▶ Information provided
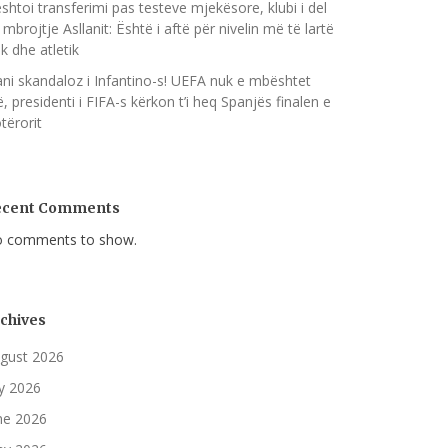
shtoi transferimi pas testeve mjekësore, klubi i del
 mbrojtje Asllanit: Është i aftë për nivelin më të lartë
ik dhe atletik
ani skandaloz i Infantino-s! UEFA nuk e mbështet
, presidenti i FIFA-s kërkon t’i heq Spanjës finalen e
tërorit
ecent Comments
 comments to show.
chives
gust 2026
ly 2026
ne 2026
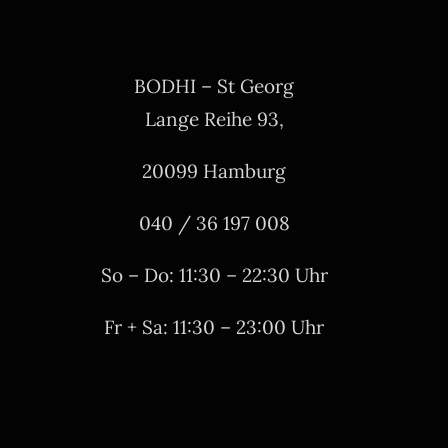
BODHI – St Georg
Lange Reihe 93,
20099 Hamburg
040 / 36 197 008
So – Do: 11:30 – 22:30 Uhr
Fr + Sa: 11:30 – 23:00 Uhr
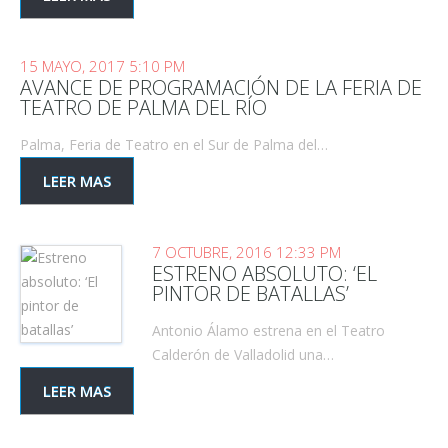
15 MAYO, 2017 5:10 PM
AVANCE DE PROGRAMACIÓN DE LA FERIA DE
TEATRO DE PALMA DEL RÍO
Palma, Feria de Teatro en el Sur de Palma del…
LEER MAS
7 OCTUBRE, 2016 12:33 PM
ESTRENO ABSOLUTO: ‘EL
PINTOR DE BATALLAS’
Antonio Álamo estrena en el Teatro
Calderón de Valladolid una…
LEER MAS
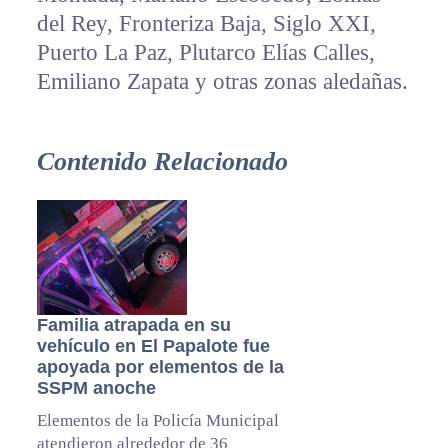
del Rey, Fronteriza Baja, Siglo XXI,
Puerto La Paz, Plutarco Elías Calles,
Emiliano Zapata y otras zonas aledañas.
Contenido Relacionado
Familia atrapada en su
vehículo en El Papalote fue
apoyada por elementos de la
SSPM anoche
Elementos de la Policía Municipal
atendieron alrededor de 36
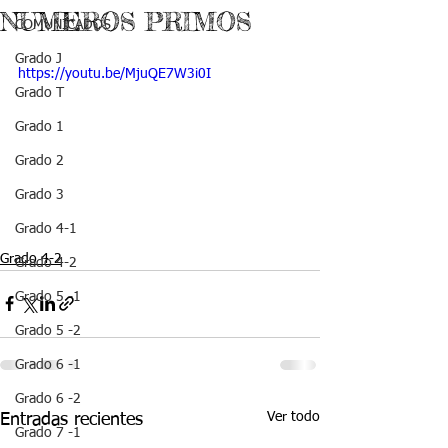
NUMEROS PRIMOS
COMUNICADOS
Grado J
https://youtu.be/MjuQE7W3i0I
Grado T
Grado 1
Grado 2
Grado 3
Grado 4-1
Grado 4-2
Grado 4-2
Grado 5 -1
Grado 5 -2
Grado 6 -1
Grado 6 -2
Ver todo
Entradas recientes
Grado 7 -1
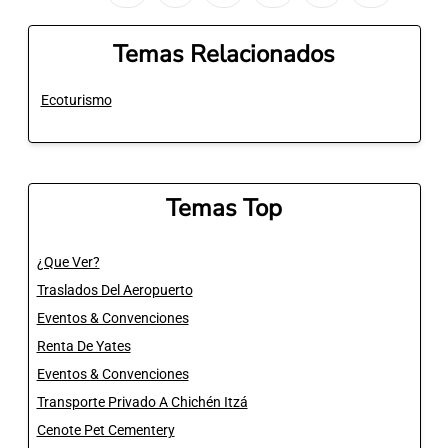
Temas Relacionados
Ecoturismo
Temas Top
¿Que Ver?
Traslados Del Aeropuerto
Eventos & Convenciones
Renta De Yates
Eventos & Convenciones
Transporte Privado A Chichén Itzá
Cenote Pet Cementery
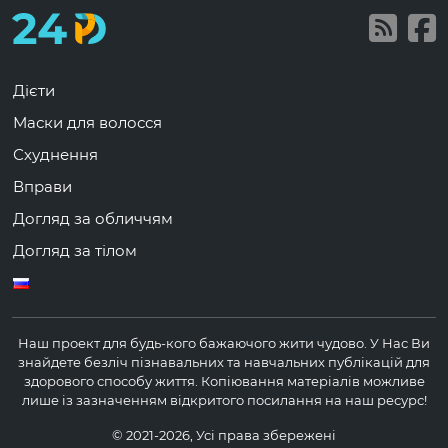
Дієти
Маски для волосся
Схуднення
Вправи
Догляд за обличчям
Догляд за тілом
Наш проект для будь-кого бажаючого жити чудово.
У Нас Ви
знайдете безліч пізнавальних та навчальних публікацій для
здорового способу життя.
Копіювання матеріалів можливе
лише із зазначенням відкритого посилання на наш ресурс!
© 2021-2026, Усі права збережені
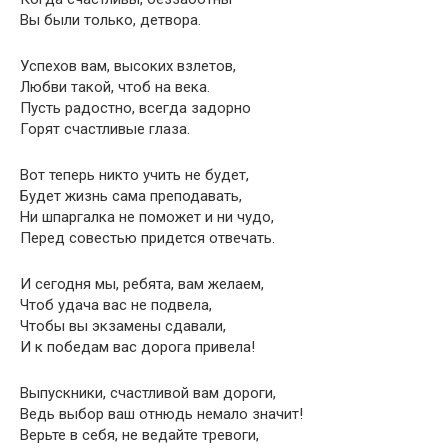
Вы были только, детвора.
Успехов вам, высоких взлетов,
Любви такой, чтоб на века.
Пусть радостно, всегда задорно
Горят счастливые глаза.
Вот теперь никто учить не будет,
Будет жизнь сама преподавать,
Ни шпаргалка не поможет и ни чудо,
Перед совестью придется отвечать.
И сегодня мы, ребята, вам желаем,
Чтоб удача вас не подвела,
Чтобы вы экзамены сдавали,
И к победам вас дорога привела!
Выпускники, счастливой вам дороги,
Ведь выбор ваш отнюдь немало значит!
Верьте в себя, не ведайте тревоги,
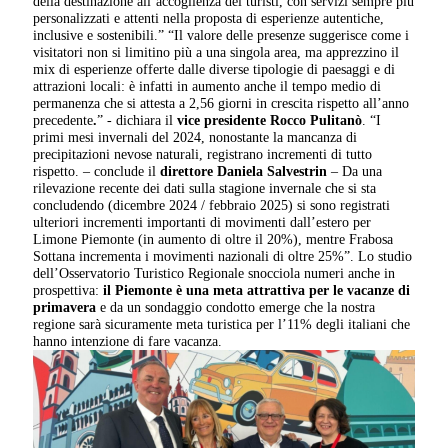
della destinazione all’accoglienza dei turisti, con servizi sempre più
personalizzati e attenti nella proposta di esperienze autentiche,
inclusive e sostenibili.” “Il valore delle presenze suggerisce come i
visitatori non si limitino più a una singola area, ma apprezzino il
mix di esperienze offerte dalle diverse tipologie di paesaggi e di
attrazioni locali: è infatti in aumento anche il tempo medio di
permanenza che si attesta a 2,56 giorni in crescita rispetto all’anno
precedente
.
” - dichiara il
vice presidente Rocco Pulitanò
. “I
primi mesi invernali del 2024, nonostante la mancanza di
precipitazioni nevose naturali, registrano incrementi di tutto
rispetto. – conclude il
direttore Daniela Salvestrin
– Da una
rilevazione recente dei dati sulla stagione invernale che si sta
concludendo (dicembre 2024 / febbraio 2025) si sono registrati
ulteriori incrementi importanti di movimenti dall’estero per
Limone Piemonte (in aumento di oltre il 20%), mentre Frabosa
Sottana incrementa i movimenti nazionali di oltre 25%”. Lo studio
dell’Osservatorio Turistico Regionale snocciola numeri anche in
prospettiva:
il Piemonte è una meta attrattiva per le vacanze di
primavera
e da un sondaggio condotto emerge che la nostra
regione sarà sicuramente meta turistica per l’11% degli italiani che
hanno intenzione di fare vacanza.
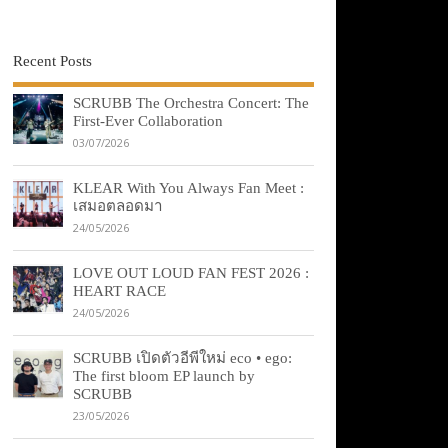
Recent Posts
SCRUBB The Orchestra Concert: The
First-Ever Collaboration
03/07/2026
KLEAR With You Always Fan Meet :
เสมอตลอดมา
24/05/2026
LOVE OUT LOUD FAN FEST 2026 :
HEART RACE
24/05/2026
SCRUBB เปิดตัวอีพีใหม่ eco • ego:
The first bloom EP launch by
SCRUBB
23/05/2026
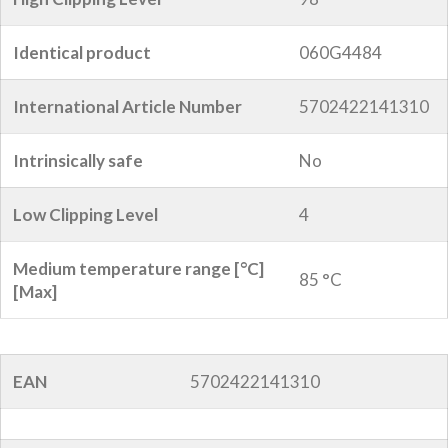
Identical product
060G4484
International Article Number
5702422141310
Intrinsically safe
No
Low Clipping Level
4
Medium temperature range [°C]
85 °C
[Max]
EAN
5702422141310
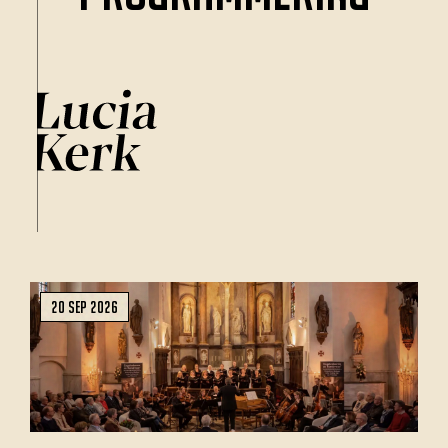
20 sep 2026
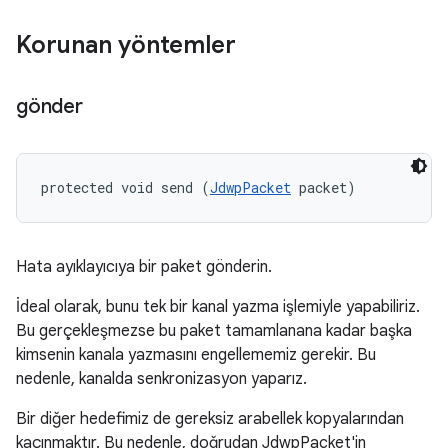
Korunan yöntemler
gönder
protected void send (
JdwpPacket
 packet)
Hata ayıklayıcıya bir paket gönderin.
İdeal olarak, bunu tek bir kanal yazma işlemiyle yapabiliriz.
Bu gerçekleşmezse bu paket tamamlanana kadar başka
kimsenin kanala yazmasını engellememiz gerekir. Bu
nedenle, kanalda senkronizasyon yaparız.
Bir diğer hedefimiz de gereksiz arabellek kopyalarından
kaçınmaktır. Bu nedenle, doğrudan JdwpPacket'in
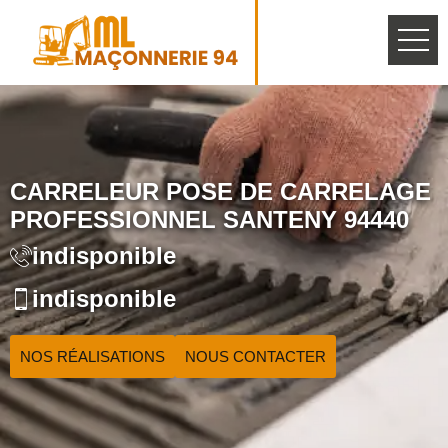
CARRELEUR POSE DE CARRELAGE
PROFESSIONNEL SANTENY 94440
indisponible
indisponible
NOS RÉALISATIONS
NOUS CONTACTER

▶ Action item
Sift the material for lines with the string "movimenti". Copy each one found.

▶ Answer to the problem
ulteriori incrementi importanti di movimenti dall’estero per
Sottana incrementa i movimenti nazionali di oltre 25%”. Lo studio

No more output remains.